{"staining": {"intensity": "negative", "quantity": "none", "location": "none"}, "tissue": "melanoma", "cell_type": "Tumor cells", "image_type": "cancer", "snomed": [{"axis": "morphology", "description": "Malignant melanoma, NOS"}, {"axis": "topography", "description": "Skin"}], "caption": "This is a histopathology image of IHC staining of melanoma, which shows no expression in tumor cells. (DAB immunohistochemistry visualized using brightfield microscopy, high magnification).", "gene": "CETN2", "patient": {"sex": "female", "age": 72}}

...

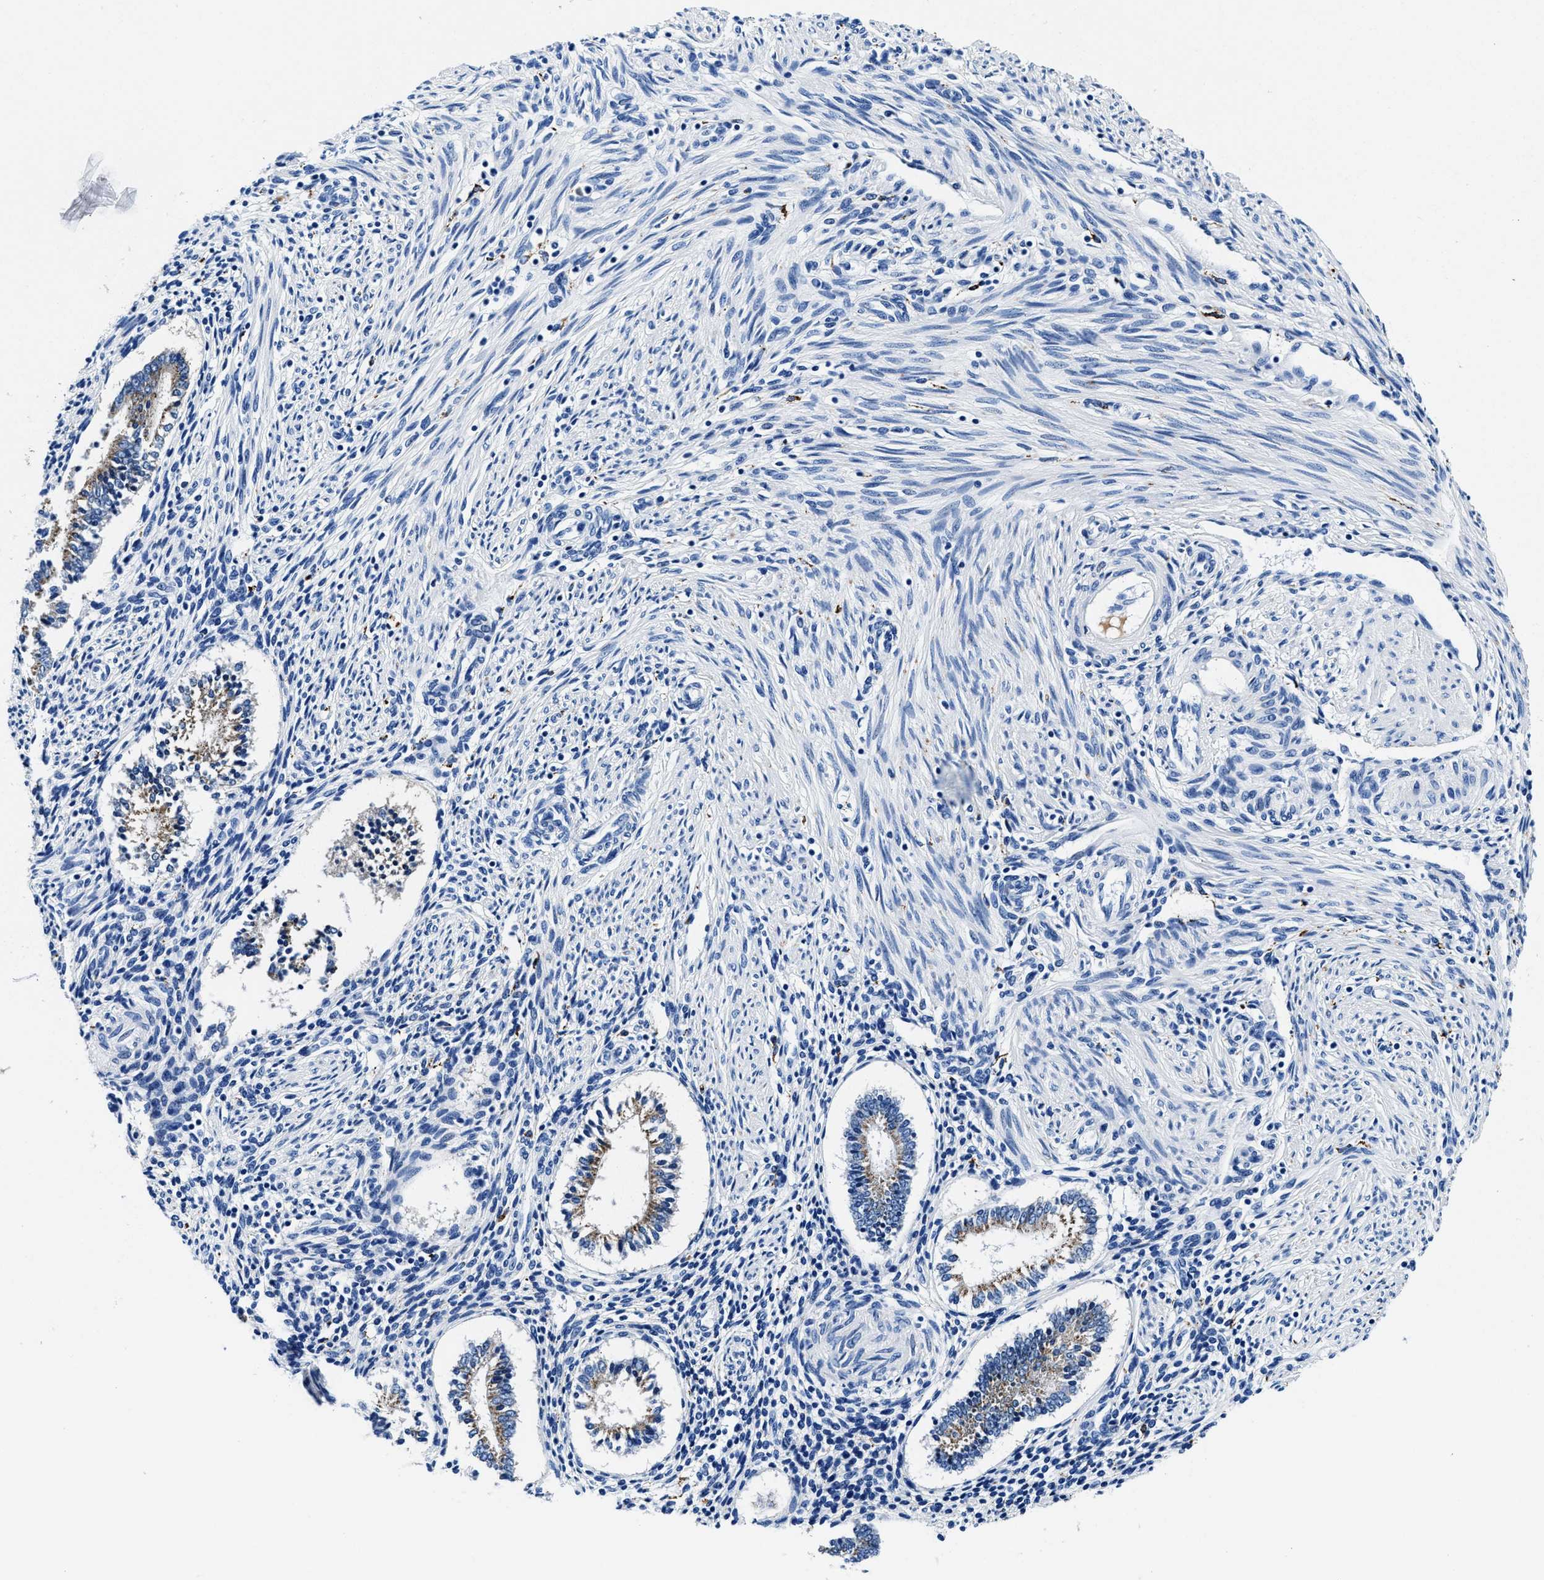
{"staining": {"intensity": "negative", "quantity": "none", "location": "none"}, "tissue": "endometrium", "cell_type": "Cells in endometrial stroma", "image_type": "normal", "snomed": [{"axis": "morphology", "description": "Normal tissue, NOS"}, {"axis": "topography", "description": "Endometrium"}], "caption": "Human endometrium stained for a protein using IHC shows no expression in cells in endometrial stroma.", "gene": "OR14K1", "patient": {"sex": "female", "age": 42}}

...

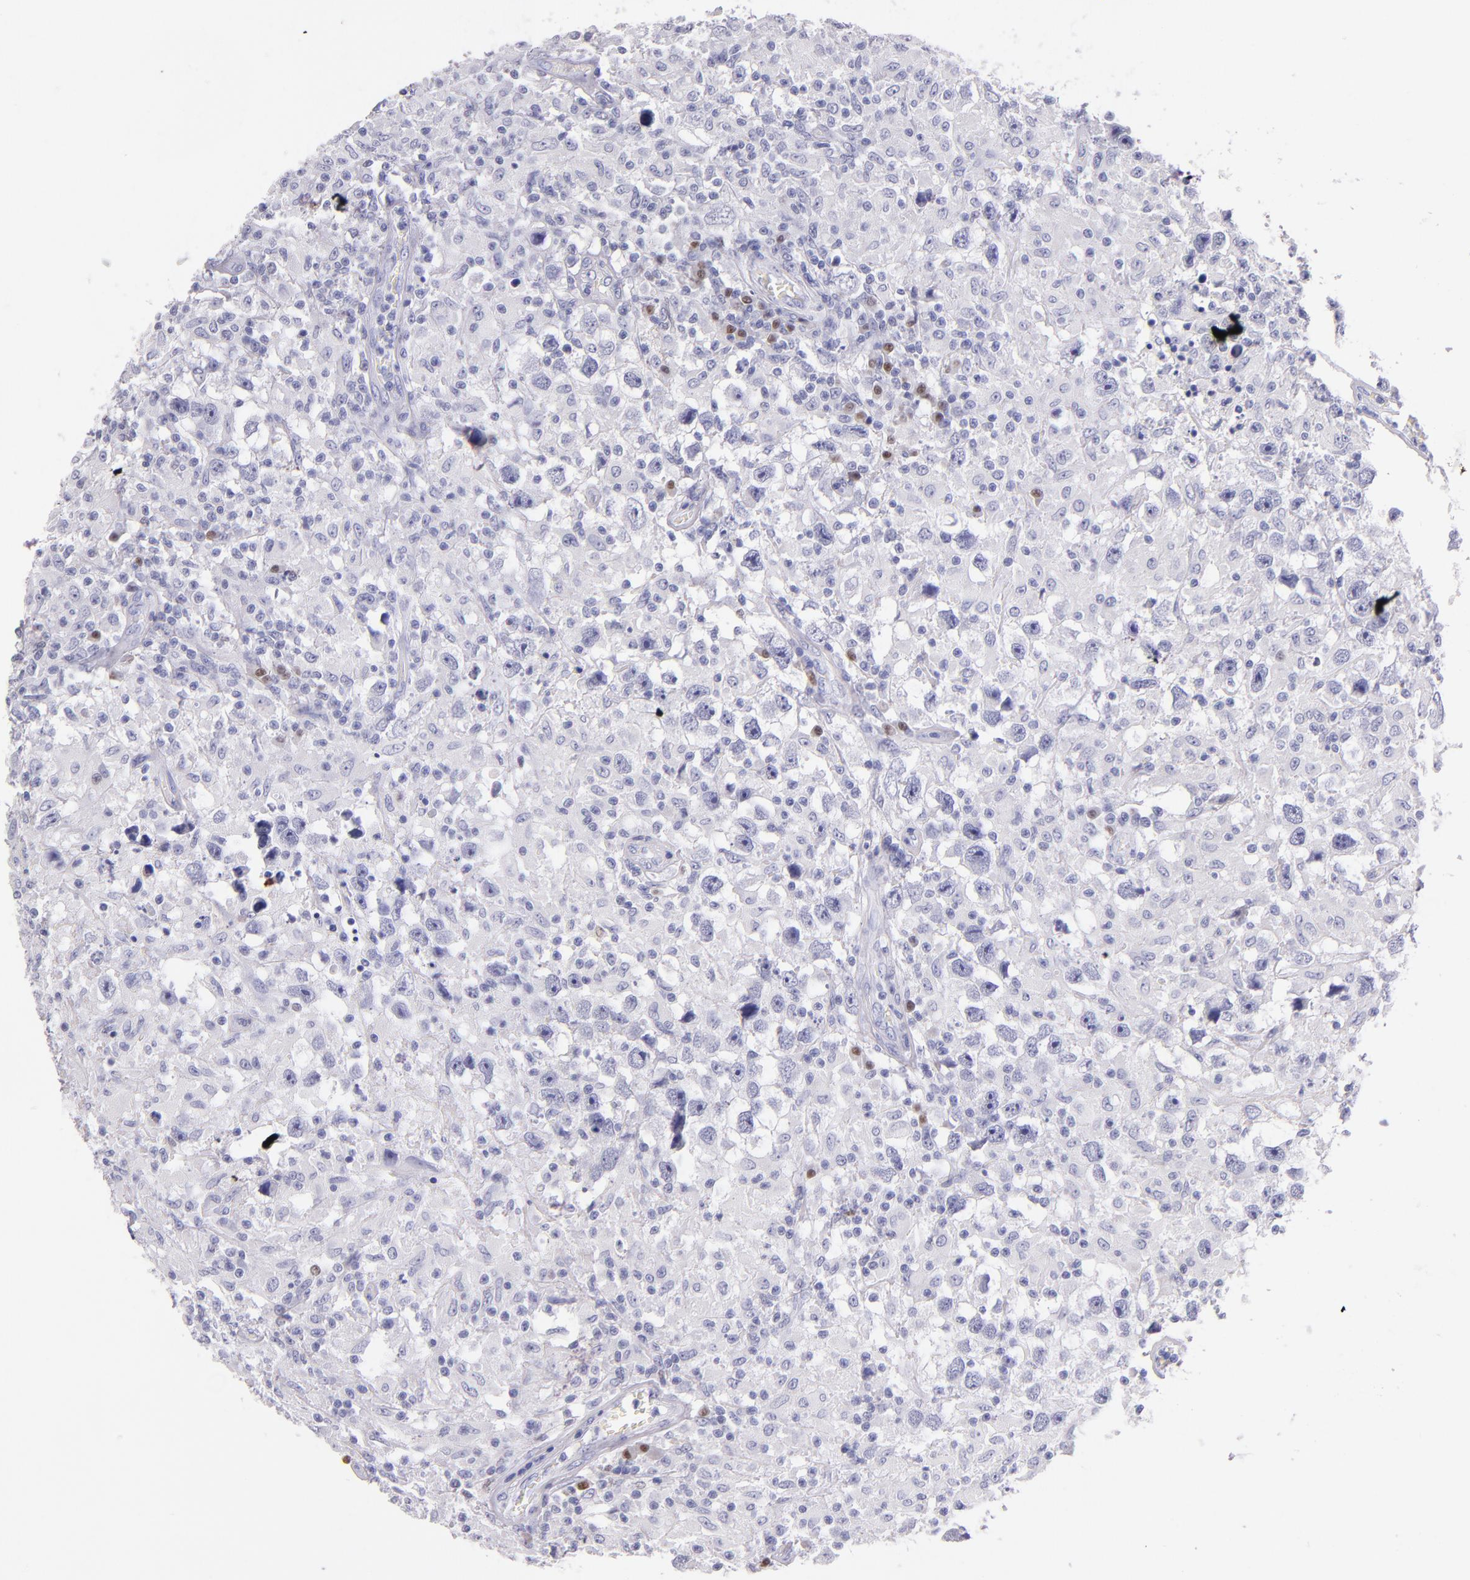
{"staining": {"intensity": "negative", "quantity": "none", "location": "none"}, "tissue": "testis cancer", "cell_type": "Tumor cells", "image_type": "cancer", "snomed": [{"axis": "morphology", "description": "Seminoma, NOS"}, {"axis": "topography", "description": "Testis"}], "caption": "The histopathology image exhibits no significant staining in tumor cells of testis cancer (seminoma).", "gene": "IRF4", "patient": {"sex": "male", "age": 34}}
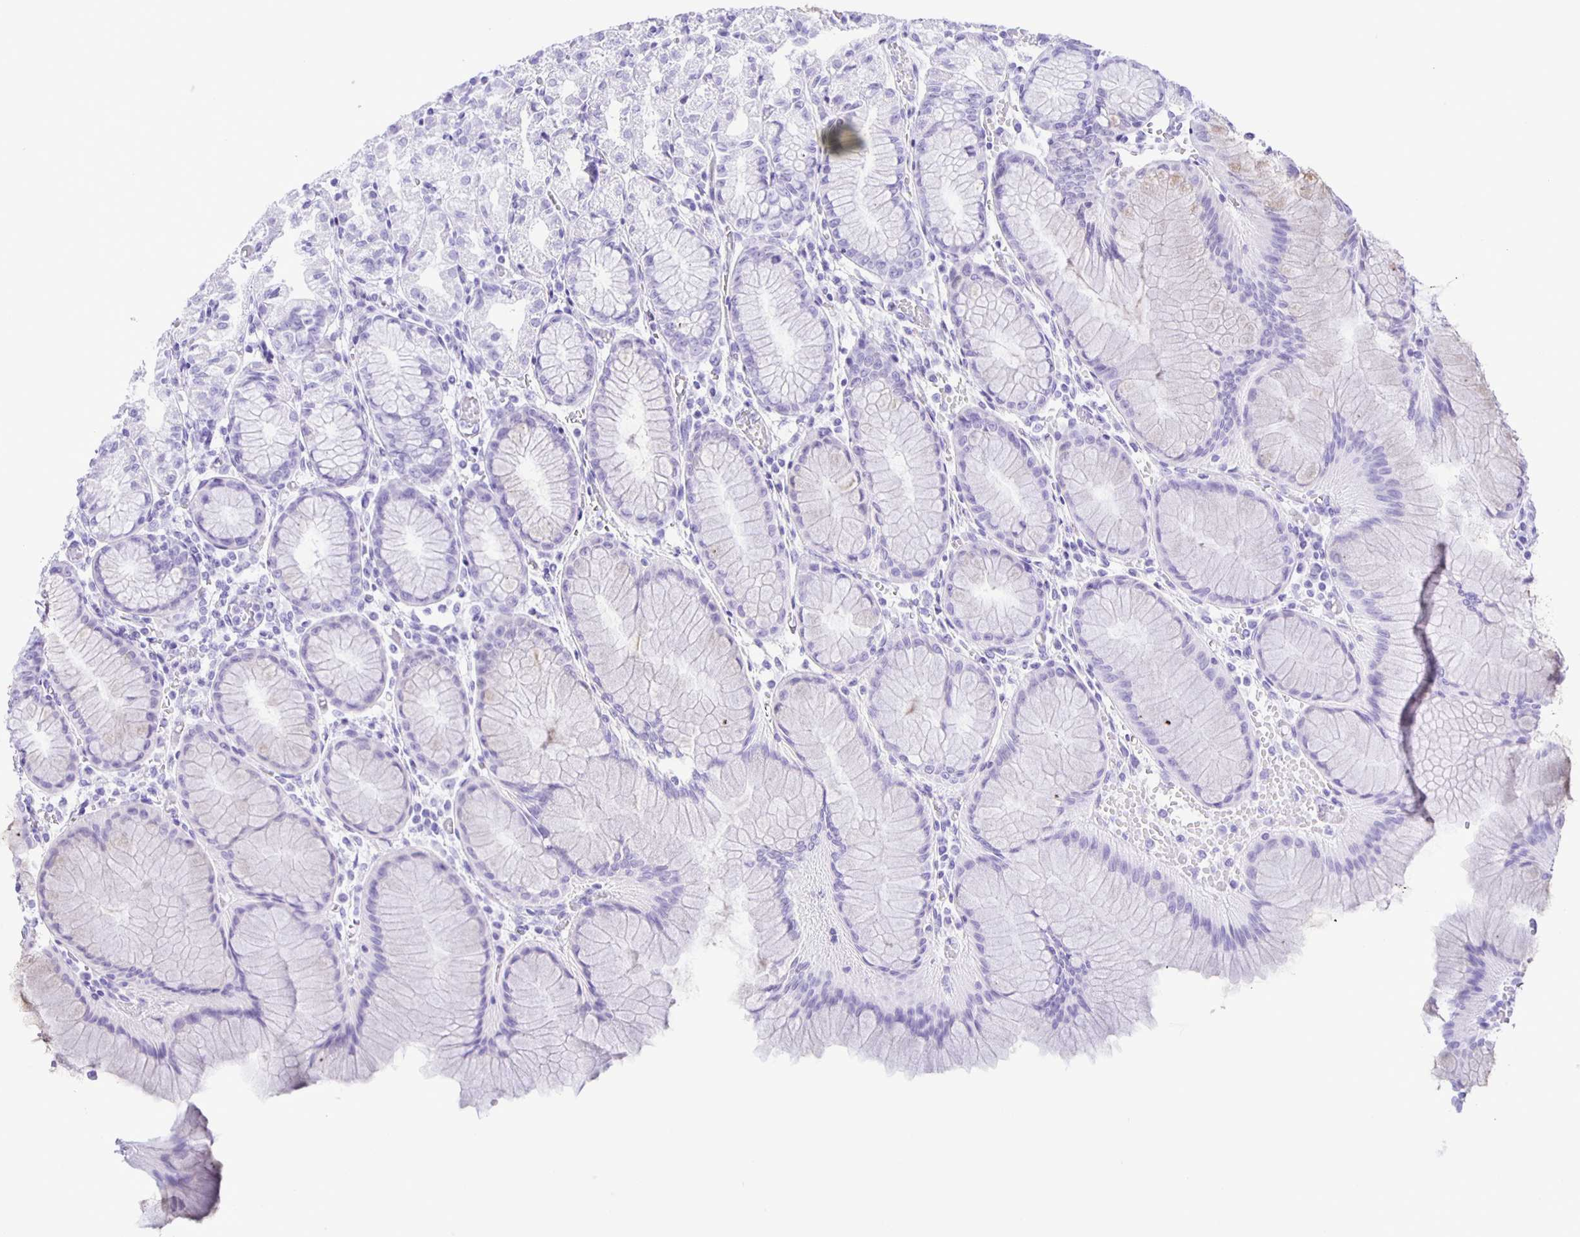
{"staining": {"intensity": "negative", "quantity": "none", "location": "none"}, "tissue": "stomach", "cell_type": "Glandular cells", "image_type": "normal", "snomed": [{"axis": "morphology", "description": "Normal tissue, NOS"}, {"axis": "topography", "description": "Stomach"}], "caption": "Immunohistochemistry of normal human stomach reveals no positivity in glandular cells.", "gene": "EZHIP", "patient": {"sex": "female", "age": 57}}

# EXERCISE INSTRUCTIONS
The answer must consist of every line from the listing above that includes the word "Tumor".

# ANSWER TO THIS PROBLEM
{"staining": {"intensity": "negative", "quantity": "none", "location": "none"}, "tissue": "melanoma", "cell_type": "Tumor cells", "image_type": "cancer", "snomed": [{"axis": "morphology", "description": "Malignant melanoma, NOS"}, {"axis": "topography", "description": "Skin"}], "caption": "This is a histopathology image of IHC staining of melanoma, which shows no expression in tumor cells. (DAB immunohistochemistry visualized using brightfield microscopy, high magnification).", "gene": "CETN2", "patient": {"sex": "female", "age": 72}}
{"staining": {"intensity": "negative", "quantity": "none", "location": "none"}, "tissue": "testis cancer", "cell_type": "Tumor cells", "image_type": "cancer", "snomed": [{"axis": "morphology", "description": "Seminoma, NOS"}, {"axis": "topography", "description": "Testis"}], "caption": "The histopathology image exhibits no significant staining in tumor cells of testis cancer (seminoma).", "gene": "IRF4", "patient": {"sex": "male", "age": 34}}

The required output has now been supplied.